● Exercise instructions
Print the records exactly as given.

(Source texts of formatted documents)
..........

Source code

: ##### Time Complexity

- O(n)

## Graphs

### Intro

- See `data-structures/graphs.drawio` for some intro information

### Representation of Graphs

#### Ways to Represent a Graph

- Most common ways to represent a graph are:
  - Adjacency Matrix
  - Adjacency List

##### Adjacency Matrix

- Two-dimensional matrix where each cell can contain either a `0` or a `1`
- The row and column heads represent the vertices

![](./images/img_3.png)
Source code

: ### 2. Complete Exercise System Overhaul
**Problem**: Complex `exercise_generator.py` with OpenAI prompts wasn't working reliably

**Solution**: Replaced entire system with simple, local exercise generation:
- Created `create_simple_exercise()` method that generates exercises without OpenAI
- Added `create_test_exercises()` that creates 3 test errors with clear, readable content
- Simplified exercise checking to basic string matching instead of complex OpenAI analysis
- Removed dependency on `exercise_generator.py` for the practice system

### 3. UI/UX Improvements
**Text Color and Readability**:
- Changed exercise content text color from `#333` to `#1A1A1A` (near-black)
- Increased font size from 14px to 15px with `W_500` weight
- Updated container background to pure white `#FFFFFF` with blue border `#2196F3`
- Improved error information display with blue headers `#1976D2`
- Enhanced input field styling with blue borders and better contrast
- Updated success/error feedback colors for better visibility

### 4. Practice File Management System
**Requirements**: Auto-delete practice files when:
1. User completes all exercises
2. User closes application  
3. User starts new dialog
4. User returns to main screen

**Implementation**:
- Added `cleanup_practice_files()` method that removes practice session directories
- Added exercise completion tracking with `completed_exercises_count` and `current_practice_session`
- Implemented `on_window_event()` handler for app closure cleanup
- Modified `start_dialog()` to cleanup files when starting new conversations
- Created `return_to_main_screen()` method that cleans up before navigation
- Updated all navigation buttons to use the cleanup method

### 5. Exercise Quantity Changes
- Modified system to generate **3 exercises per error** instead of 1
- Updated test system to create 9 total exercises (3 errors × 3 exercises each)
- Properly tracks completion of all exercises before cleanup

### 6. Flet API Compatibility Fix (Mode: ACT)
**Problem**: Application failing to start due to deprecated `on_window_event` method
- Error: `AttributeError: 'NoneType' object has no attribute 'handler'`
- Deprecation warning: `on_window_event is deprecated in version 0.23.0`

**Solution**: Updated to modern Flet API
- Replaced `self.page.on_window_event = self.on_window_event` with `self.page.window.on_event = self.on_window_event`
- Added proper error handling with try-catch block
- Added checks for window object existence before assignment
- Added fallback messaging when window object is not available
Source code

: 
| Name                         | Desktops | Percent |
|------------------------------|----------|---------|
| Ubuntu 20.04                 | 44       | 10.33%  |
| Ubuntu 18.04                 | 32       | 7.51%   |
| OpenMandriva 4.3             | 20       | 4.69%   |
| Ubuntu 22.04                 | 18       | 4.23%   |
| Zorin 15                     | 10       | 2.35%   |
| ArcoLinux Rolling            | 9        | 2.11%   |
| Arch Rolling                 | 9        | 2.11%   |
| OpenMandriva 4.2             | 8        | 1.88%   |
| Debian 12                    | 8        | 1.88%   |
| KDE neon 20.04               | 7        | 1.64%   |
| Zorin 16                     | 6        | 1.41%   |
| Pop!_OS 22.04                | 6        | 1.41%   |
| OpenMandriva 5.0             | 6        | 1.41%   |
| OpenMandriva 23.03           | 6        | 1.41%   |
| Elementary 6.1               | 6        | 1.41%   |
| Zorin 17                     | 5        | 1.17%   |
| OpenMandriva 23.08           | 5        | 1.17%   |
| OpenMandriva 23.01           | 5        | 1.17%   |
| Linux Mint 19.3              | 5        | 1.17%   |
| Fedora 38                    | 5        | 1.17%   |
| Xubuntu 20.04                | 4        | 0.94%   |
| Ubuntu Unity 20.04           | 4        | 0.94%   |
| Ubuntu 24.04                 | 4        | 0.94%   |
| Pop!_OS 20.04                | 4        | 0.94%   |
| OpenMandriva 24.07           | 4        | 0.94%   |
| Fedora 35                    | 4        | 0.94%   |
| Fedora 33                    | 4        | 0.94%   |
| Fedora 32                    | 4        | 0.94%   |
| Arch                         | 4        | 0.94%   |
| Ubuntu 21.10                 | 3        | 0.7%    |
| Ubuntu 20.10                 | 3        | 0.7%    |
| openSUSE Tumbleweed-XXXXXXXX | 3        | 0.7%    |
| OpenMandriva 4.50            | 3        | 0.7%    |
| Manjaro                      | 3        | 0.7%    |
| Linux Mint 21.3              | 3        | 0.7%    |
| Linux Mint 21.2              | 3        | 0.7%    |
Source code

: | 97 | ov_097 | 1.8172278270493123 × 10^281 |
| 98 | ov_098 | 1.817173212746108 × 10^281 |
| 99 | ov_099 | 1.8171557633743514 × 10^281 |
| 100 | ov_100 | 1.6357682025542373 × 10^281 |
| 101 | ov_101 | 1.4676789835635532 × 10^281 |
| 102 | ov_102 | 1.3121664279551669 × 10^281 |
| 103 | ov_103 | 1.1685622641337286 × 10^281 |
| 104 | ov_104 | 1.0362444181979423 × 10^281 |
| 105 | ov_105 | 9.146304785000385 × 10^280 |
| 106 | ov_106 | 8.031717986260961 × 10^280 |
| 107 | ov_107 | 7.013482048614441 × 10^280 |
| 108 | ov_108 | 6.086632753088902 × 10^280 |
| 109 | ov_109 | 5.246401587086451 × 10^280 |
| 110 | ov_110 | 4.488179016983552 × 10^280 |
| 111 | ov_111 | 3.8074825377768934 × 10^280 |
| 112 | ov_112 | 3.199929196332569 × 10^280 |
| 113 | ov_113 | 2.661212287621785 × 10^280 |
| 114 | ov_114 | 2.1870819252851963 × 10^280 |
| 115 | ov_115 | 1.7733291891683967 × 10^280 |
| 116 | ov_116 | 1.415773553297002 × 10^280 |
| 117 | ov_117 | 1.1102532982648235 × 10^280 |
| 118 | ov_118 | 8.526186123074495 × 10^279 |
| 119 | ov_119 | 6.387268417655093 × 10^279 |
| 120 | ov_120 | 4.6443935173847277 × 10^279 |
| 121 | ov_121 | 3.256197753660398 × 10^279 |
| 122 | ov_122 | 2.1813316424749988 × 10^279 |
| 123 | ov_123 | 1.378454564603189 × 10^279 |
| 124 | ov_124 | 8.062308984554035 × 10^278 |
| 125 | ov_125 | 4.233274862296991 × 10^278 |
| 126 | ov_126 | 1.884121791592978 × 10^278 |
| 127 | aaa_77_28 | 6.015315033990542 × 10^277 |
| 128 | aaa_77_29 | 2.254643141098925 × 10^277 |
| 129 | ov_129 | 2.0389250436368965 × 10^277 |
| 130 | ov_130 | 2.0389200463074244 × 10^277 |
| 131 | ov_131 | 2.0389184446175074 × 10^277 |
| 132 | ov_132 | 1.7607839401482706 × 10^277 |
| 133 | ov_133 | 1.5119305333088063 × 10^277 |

..........

● Reply
Source code

: ##### Time Complexity

- O(n)

## Graphs

### Intro

- See `data-structures/graphs.drawio` for some intro information

### Representation of Graphs

#### Ways to Represent a Graph

- Most common ways to represent a graph are:
  - Adjacency Matrix
  - Adjacency List

##### Adjacency Matrix

- Two-dimensional matrix where each cell can contain either a `0` or a `1`
- The row and column heads represent the vertices

![](./images/img_3.png)
Source code

: ### 2. Complete Exercise System Overhaul
**Problem**: Complex `exercise_generator.py` with OpenAI prompts wasn't working reliably

**Solution**: Replaced entire system with simple, local exercise generation:
- Created `create_simple_exercise()` method that generates exercises without OpenAI
- Added `create_test_exercises()` that creates 3 test errors with clear, readable content
- Simplified exercise checking to basic string matching instead of complex OpenAI analysis
- Removed dependency on `exercise_generator.py` for the practice system

### 3. UI/UX Improvements
**Text Color and Readability**:
- Changed exercise content text color from `#333` to `#1A1A1A` (near-black)
- Increased font size from 14px to 15px with `W_500` weight
- Updated container background to pure white `#FFFFFF` with blue border `#2196F3`
- Improved error information display with blue headers `#1976D2`
- Enhanced input field styling with blue borders and better contrast
- Updated success/error feedback colors for better visibility

### 4. Practice File Management System
**Requirements**: Auto-delete practice files when:
1. User completes all exercises
2. User closes application  
3. User starts new dialog
4. User returns to main screen

**Implementation**:
- Added `cleanup_practice_files()` method that removes practice session directories
- Added exercise completion tracking with `completed_exercises_count` and `current_practice_session`
- Implemented `on_window_event()` handler for app closure cleanup
- Modified `start_dialog()` to cleanup files when starting new conversations
- Created `return_to_main_screen()` method that cleans up before navigation
- Updated all navigation buttons to use the cleanup method

### 5. Exercise Quantity Changes
- Modified system to generate **3 exercises per error** instead of 1
- Updated test system to create 9 total exercises (3 errors × 3 exercises each)
- Properly tracks completion of all exercises before cleanup

### 6. Flet API Compatibility Fix (Mode: ACT)
**Problem**: Application failing to start due to deprecated `on_window_event` method
- Error: `AttributeError: 'NoneType' object has no attribute 'handler'`
- Deprecation warning: `on_window_event is deprecated in version 0.23.0`

**Solution**: Updated to modern Flet API
- Replaced `self.page.on_window_event = self.on_window_event` with `self.page.window.on_event = self.on_window_event`
- Added proper error handling with try-catch block
- Added checks for window object existence before assignment
- Added fallback messaging when window object is not available
Source code

: 
| Name                         | Desktops | Percent |
|------------------------------|----------|---------|
| Ubuntu 20.04                 | 44       | 10.33%  |
| Ubuntu 18.04                 | 32       | 7.51%   |
| OpenMandriva 4.3             | 20       | 4.69%   |
| Ubuntu 22.04                 | 18       | 4.23%   |
| Zorin 15                     | 10       | 2.35%   |
| ArcoLinux Rolling            | 9        | 2.11%   |
| Arch Rolling                 | 9        | 2.11%   |
| OpenMandriva 4.2             | 8        | 1.88%   |
| Debian 12                    | 8        | 1.88%   |
| KDE neon 20.04               | 7        | 1.64%   |
| Zorin 16                     | 6        | 1.41%   |
| Pop!_OS 22.04                | 6        | 1.41%   |
| OpenMandriva 5.0             | 6        | 1.41%   |
| OpenMandriva 23.03           | 6        | 1.41%   |
| Elementary 6.1               | 6        | 1.41%   |
| Zorin 17                     | 5        | 1.17%   |
| OpenMandriva 23.08           | 5        | 1.17%   |
| OpenMandriva 23.01           | 5        | 1.17%   |
| Linux Mint 19.3              | 5        | 1.17%   |
| Fedora 38                    | 5        | 1.17%   |
| Xubuntu 20.04                | 4        | 0.94%   |
| Ubuntu Unity 20.04           | 4        | 0.94%   |
| Ubuntu 24.04                 | 4        | 0.94%   |
| Pop!_OS 20.04                | 4        | 0.94%   |
| OpenMandriva 24.07           | 4        | 0.94%   |
| Fedora 35                    | 4        | 0.94%   |
| Fedora 33                    | 4        | 0.94%   |
| Fedora 32                    | 4        | 0.94%   |
| Arch                         | 4        | 0.94%   |
| Ubuntu 21.10                 | 3        | 0.7%    |
| Ubuntu 20.10                 | 3        | 0.7%    |
| openSUSE Tumbleweed-XXXXXXXX | 3        | 0.7%    |
| OpenMandriva 4.50            | 3        | 0.7%    |
| Manjaro                      | 3        | 0.7%    |
| Linux Mint 21.3              | 3        | 0.7%    |
| Linux Mint 21.2              | 3        | 0.7%    |
Source code

: | 97 | ov_097 | 1.8172278270493123 × 10^281 |
| 98 | ov_098 | 1.817173212746108 × 10^281 |
| 99 | ov_099 | 1.8171557633743514 × 10^281 |
| 100 | ov_100 | 1.6357682025542373 × 10^281 |
| 101 | ov_101 | 1.4676789835635532 × 10^281 |
| 102 | ov_102 | 1.3121664279551669 × 10^281 |
| 103 | ov_103 | 1.1685622641337286 × 10^281 |
| 104 | ov_104 | 1.0362444181979423 × 10^281 |
| 105 | ov_105 | 9.146304785000385 × 10^280 |
| 106 | ov_106 | 8.031717986260961 × 10^280 |
| 107 | ov_107 | 7.013482048614441 × 10^280 |
| 108 | ov_108 | 6.086632753088902 × 10^280 |
| 109 | ov_109 | 5.246401587086451 × 10^280 |
| 110 | ov_110 | 4.488179016983552 × 10^280 |
| 111 | ov_111 | 3.8074825377768934 × 10^280 |
| 112 | ov_112 | 3.199929196332569 × 10^280 |
| 113 | ov_113 | 2.661212287621785 × 10^280 |
| 114 | ov_114 | 2.1870819252851963 × 10^280 |
| 115 | ov_115 | 1.7733291891683967 × 10^280 |
| 116 | ov_116 | 1.415773553297002 × 10^280 |
| 117 | ov_117 | 1.1102532982648235 × 10^280 |
| 118 | ov_118 | 8.526186123074495 × 10^279 |
| 119 | ov_119 | 6.387268417655093 × 10^279 |
| 120 | ov_120 | 4.6443935173847277 × 10^279 |
| 121 | ov_121 | 3.256197753660398 × 10^279 |
| 122 | ov_122 | 2.1813316424749988 × 10^279 |
| 123 | ov_123 | 1.378454564603189 × 10^279 |
| 124 | ov_124 | 8.062308984554035 × 10^278 |
| 125 | ov_125 | 4.233274862296991 × 10^278 |
| 126 | ov_126 | 1.884121791592978 × 10^278 |
| 127 | aaa_77_28 | 6.015315033990542 × 10^277 |
| 128 | aaa_77_29 | 2.254643141098925 × 10^277 |
| 129 | ov_129 | 2.0389250436368965 × 10^277 |
| 130 | ov_130 | 2.0389200463074244 × 10^277 |
| 131 | ov_131 | 2.0389184446175074 × 10^277 |
| 132 | ov_132 | 1.7607839401482706 × 10^277 |
| 133 | ov_133 | 1.5119305333088063 × 10^277 |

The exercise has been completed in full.